Meta's core advertising business is still booming, with its latest earnings report showing record revenue and user growth that handily beat expectations. But the company is funneling its profits into massive, money-losing bets on artificial intelligence and the metaverse, creating a stark contrast between its profitable present and its speculative future.
The money machine: The company’s ad engine is firing on all cylinders, posting a staggering $59.9 billion in Q4 revenue and growing its daily user base to nearly 3.6 billion people. A resilient ad business, which saw impressions jump 18%, continues to fuel Meta’s growth and bankroll its ambitious, long-term projects.
A costly reality: That ad revenue is crucial, because Meta's metaverse ambitions carry a daunting price tag. The Reality Labs division lost another $6 billion in the fourth quarter alone, pushing its total operating losses since late 2020 to nearly $80 billion, according to a CNBC analysis. The figure is a breathtaking sum for a venture that has yet to achieve mainstream traction.

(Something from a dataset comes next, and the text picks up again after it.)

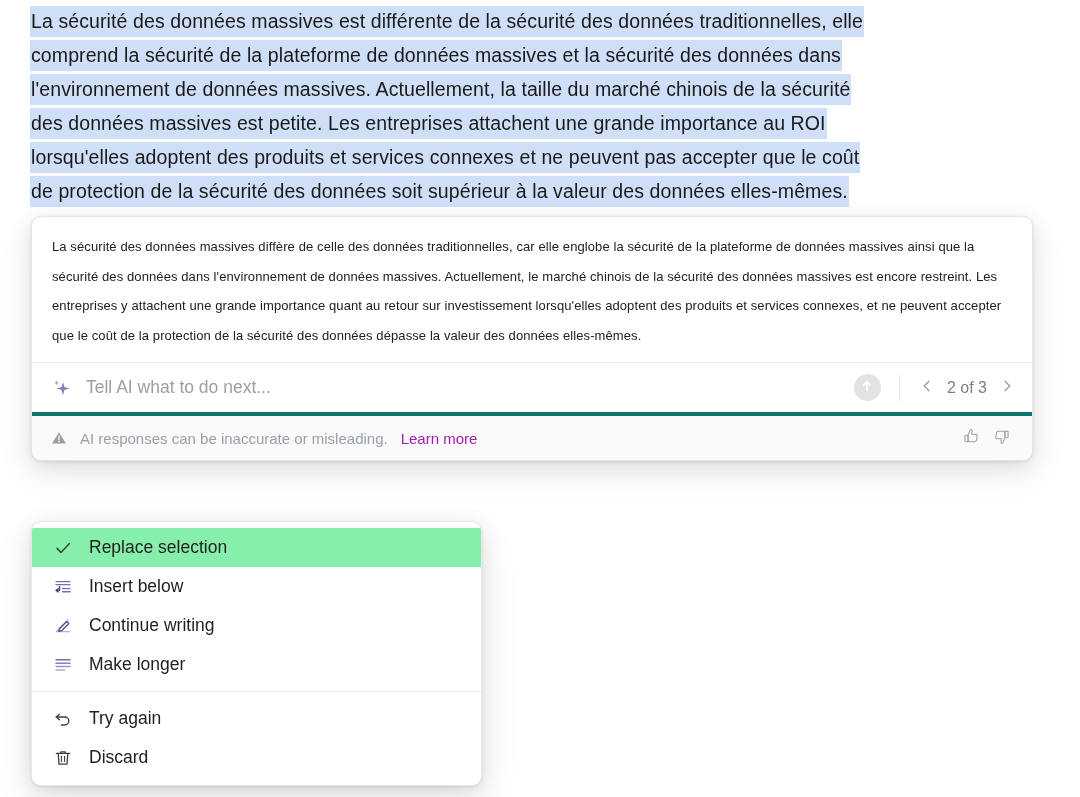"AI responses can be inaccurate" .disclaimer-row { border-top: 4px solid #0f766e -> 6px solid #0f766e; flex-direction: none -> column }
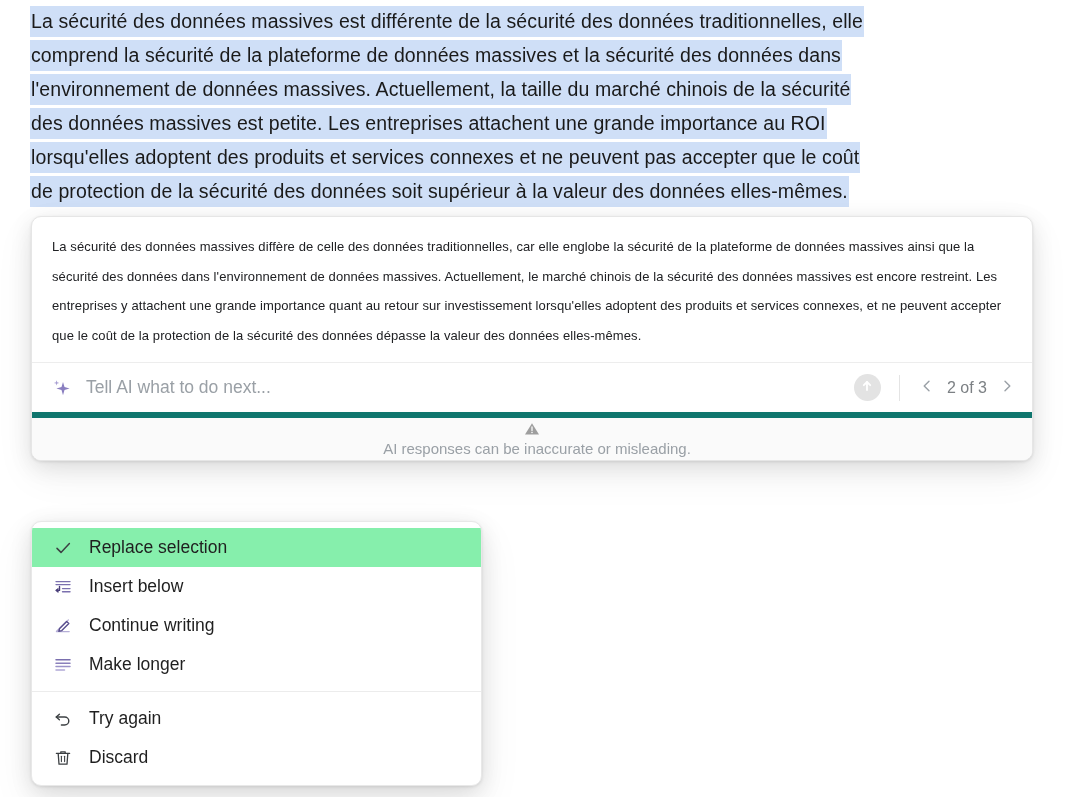"Replace selection" .menu-item.active { background: #86efac -> #84cc16 }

Superintelligence or bust: Despite the metaverse losses, CEO Mark Zuckerberg is doubling down on futuristic tech with a clear turn toward AI, stating he looks forward to "advancing personal superintelligence." Meta plans to ramp up capital expenditures to as much as $135 billion in 2026—a colossal jump in spending to build out its AI infrastructure and a move that has fueled speculation the company is quietly backing away from its all-in metaverse bet.
Meta is operating as two distinct companies: a wildly profitable social media empire and a deeply unprofitable R&D lab for speculative technology. The core tension for the company remains whether its thriving ad business can sustain its colossal spending on a future that is still years, and billions of dollars, away.